### Provided entries:

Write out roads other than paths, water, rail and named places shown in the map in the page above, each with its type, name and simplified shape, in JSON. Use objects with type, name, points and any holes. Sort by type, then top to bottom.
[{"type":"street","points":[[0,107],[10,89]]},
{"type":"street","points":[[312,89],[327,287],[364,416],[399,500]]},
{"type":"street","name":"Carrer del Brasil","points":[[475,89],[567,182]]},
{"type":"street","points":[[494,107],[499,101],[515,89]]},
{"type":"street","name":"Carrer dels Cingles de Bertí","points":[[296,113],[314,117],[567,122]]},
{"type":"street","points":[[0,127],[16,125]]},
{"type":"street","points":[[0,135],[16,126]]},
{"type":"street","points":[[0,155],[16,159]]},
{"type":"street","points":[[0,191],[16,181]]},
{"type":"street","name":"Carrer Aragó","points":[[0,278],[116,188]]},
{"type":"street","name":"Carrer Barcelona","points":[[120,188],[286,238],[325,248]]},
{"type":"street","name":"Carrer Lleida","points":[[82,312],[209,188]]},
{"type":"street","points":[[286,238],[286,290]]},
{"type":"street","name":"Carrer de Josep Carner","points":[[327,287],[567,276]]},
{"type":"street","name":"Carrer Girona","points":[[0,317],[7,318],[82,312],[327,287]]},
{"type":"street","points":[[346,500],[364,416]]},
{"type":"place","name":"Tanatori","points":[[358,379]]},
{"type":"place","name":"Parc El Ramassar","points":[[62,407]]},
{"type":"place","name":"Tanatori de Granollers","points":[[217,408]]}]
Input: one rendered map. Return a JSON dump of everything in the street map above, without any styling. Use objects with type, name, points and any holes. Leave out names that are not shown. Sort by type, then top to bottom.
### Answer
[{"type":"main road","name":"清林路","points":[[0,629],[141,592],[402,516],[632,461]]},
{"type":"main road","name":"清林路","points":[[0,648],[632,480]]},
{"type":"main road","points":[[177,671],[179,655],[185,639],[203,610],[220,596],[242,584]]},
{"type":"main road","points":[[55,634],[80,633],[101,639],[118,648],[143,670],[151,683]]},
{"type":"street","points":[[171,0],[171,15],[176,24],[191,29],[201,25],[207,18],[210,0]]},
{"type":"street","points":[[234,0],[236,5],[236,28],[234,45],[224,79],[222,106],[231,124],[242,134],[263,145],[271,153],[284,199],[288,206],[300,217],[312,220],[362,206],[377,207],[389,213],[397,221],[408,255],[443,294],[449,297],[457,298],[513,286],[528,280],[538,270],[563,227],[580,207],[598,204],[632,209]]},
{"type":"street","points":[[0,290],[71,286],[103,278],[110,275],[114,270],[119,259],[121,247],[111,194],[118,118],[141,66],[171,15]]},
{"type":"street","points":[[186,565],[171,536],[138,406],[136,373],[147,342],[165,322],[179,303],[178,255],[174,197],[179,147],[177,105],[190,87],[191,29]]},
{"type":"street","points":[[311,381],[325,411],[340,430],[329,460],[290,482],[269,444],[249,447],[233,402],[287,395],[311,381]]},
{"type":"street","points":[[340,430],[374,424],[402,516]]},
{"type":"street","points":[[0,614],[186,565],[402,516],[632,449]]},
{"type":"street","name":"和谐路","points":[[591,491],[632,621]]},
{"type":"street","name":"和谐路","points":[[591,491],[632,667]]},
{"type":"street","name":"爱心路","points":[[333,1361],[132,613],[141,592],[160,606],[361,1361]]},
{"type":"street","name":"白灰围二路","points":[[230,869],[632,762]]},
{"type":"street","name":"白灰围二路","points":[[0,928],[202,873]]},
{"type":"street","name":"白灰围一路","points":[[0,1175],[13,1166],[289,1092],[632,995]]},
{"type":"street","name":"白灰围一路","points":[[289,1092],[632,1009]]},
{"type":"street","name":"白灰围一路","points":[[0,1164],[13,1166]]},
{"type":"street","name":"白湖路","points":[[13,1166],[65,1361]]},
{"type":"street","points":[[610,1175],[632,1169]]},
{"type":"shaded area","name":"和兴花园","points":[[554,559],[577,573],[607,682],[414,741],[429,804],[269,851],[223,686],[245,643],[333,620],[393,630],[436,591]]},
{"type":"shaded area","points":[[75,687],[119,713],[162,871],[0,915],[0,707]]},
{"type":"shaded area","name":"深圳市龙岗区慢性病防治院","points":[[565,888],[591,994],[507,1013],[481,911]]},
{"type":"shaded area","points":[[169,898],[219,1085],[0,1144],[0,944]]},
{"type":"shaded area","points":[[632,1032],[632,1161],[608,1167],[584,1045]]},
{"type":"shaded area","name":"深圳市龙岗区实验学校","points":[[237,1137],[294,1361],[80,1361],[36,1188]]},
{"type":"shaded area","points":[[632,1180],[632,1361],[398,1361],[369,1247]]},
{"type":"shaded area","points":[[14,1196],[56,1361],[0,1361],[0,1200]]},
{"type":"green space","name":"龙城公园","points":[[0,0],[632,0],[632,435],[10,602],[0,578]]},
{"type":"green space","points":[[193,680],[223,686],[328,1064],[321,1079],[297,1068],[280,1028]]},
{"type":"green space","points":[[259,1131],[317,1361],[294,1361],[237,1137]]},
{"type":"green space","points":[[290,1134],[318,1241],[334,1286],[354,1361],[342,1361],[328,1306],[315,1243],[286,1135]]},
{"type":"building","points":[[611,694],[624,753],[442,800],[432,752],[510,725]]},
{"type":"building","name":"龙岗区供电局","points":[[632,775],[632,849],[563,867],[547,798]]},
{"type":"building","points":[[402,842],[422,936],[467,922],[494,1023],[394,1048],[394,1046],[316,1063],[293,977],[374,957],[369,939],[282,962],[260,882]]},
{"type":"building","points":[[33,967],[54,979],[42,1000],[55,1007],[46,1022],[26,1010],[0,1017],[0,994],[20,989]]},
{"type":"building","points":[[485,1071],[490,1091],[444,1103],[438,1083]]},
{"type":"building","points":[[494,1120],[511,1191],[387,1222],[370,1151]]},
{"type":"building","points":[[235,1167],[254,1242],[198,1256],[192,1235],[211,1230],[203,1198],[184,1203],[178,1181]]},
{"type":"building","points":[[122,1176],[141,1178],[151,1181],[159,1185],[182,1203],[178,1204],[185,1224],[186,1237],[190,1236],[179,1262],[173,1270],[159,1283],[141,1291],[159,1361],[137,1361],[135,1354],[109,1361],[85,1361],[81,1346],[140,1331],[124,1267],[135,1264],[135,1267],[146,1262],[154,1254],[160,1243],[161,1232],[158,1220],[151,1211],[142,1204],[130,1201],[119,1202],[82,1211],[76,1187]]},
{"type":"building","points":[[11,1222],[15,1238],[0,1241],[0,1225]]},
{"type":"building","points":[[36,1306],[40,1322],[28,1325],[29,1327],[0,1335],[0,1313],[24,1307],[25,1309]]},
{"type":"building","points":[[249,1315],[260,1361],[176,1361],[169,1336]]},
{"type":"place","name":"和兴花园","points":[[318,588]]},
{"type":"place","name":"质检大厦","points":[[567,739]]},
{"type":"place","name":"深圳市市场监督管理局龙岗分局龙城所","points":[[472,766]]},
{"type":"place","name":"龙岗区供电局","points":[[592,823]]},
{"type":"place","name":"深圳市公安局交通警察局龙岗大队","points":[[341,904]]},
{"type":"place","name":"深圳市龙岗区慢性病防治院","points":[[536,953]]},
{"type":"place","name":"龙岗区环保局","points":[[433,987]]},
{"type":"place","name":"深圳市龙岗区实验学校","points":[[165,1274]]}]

--

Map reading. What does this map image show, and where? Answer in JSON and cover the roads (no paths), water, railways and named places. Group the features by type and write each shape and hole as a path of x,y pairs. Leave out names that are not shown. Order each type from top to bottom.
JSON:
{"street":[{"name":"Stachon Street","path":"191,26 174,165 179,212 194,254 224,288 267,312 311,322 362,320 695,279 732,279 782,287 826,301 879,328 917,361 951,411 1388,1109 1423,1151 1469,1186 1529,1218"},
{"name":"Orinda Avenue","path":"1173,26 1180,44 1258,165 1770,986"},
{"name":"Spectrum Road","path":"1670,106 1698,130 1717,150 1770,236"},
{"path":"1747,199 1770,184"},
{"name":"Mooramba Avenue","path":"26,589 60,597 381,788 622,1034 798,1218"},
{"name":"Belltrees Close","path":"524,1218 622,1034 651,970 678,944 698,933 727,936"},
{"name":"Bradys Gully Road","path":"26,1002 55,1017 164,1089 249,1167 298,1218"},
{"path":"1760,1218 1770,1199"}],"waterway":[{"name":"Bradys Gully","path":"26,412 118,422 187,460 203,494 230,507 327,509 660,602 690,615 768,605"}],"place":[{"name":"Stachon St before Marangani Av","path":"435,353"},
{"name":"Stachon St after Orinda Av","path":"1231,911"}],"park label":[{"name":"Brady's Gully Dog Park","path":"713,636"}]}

* * *

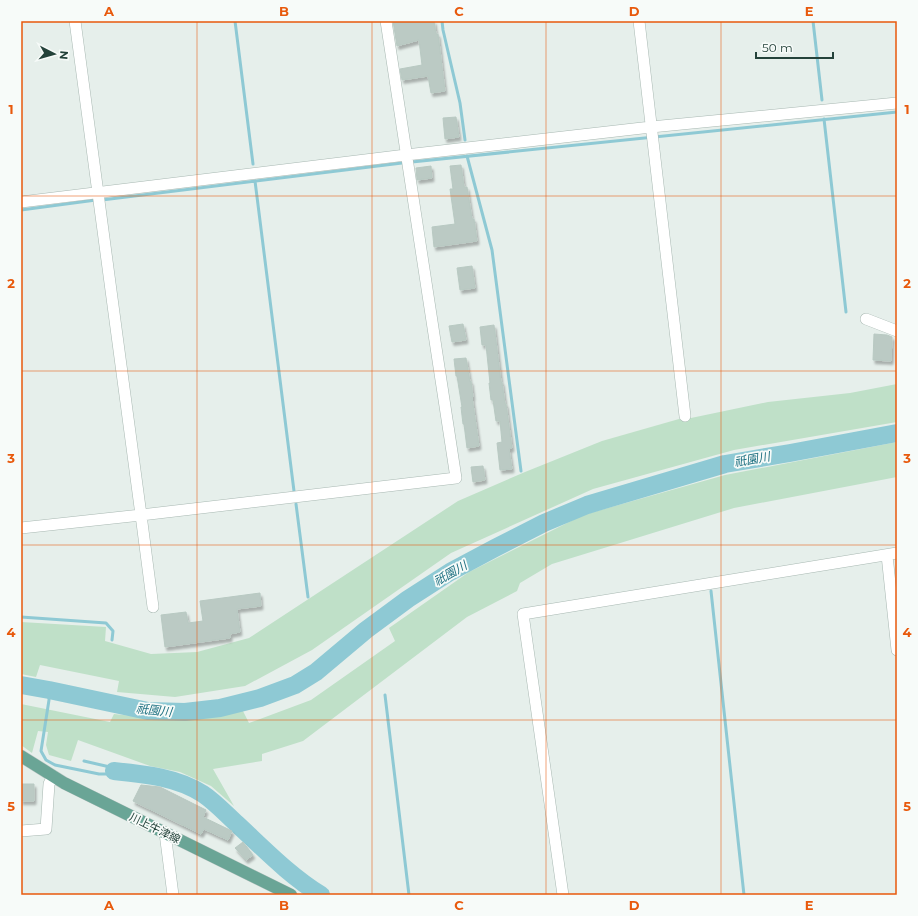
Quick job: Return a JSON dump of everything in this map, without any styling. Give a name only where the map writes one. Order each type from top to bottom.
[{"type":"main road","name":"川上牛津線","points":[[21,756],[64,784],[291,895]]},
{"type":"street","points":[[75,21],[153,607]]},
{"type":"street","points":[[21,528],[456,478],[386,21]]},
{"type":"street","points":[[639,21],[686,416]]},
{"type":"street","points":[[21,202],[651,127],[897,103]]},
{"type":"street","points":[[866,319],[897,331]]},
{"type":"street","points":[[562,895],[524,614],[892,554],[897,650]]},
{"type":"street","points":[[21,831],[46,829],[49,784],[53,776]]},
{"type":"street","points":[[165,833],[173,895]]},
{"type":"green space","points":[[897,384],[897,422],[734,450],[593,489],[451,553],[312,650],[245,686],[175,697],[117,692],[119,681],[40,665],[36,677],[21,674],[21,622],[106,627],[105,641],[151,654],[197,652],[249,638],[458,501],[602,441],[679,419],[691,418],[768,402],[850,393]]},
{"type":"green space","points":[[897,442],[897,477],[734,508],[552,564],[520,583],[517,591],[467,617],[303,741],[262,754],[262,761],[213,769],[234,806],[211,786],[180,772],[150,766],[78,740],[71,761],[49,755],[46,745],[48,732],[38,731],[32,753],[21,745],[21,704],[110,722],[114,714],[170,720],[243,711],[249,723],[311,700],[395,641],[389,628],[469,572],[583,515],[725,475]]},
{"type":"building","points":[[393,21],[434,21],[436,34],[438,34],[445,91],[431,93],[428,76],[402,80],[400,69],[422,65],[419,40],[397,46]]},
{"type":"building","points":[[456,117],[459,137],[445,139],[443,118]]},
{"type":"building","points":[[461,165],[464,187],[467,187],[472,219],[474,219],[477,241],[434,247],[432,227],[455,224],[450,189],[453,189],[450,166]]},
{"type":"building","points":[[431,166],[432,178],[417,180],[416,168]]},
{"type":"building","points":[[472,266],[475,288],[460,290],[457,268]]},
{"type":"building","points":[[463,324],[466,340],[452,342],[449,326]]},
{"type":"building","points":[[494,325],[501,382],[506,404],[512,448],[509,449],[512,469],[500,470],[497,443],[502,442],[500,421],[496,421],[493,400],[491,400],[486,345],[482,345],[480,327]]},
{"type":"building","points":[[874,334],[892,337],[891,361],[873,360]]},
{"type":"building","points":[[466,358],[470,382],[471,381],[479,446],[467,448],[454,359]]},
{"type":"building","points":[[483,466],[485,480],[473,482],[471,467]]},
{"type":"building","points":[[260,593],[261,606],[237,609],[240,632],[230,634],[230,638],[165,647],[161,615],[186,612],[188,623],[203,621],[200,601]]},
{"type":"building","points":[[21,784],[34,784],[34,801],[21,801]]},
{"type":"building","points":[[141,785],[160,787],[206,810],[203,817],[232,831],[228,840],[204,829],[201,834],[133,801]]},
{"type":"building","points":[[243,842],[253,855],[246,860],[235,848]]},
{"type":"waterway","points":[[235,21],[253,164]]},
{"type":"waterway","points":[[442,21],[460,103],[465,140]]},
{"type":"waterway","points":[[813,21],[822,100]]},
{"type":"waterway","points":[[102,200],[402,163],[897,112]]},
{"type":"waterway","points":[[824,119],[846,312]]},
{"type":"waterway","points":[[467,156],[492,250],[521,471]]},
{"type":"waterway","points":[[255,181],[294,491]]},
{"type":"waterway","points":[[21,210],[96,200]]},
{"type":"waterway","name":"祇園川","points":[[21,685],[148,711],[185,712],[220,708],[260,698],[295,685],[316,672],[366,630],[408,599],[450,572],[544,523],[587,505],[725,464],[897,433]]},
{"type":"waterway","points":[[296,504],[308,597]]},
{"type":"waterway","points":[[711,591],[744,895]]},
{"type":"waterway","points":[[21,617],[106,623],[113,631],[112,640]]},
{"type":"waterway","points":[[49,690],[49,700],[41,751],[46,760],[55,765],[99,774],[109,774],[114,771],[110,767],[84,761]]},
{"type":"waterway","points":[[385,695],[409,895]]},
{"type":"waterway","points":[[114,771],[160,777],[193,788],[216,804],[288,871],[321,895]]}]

### Action item:
Show all lines in the entries above where the word "names" appears.

### Answer area:
Input: one rendered map. Return a JSON dump of everything in the street map above, without any styling. Use objects with type, name, points and any holes. Leave out names that are not shown. Sort by type, then top to bottom.
Map reading. What does this map image show, and where? Answer in JSON and cover the roads (no paths), water, railways and named places. Group the features by type and write each shape and hole as a path of x,y pairs. Leave out names that are not shown. Order each type from top to bottom.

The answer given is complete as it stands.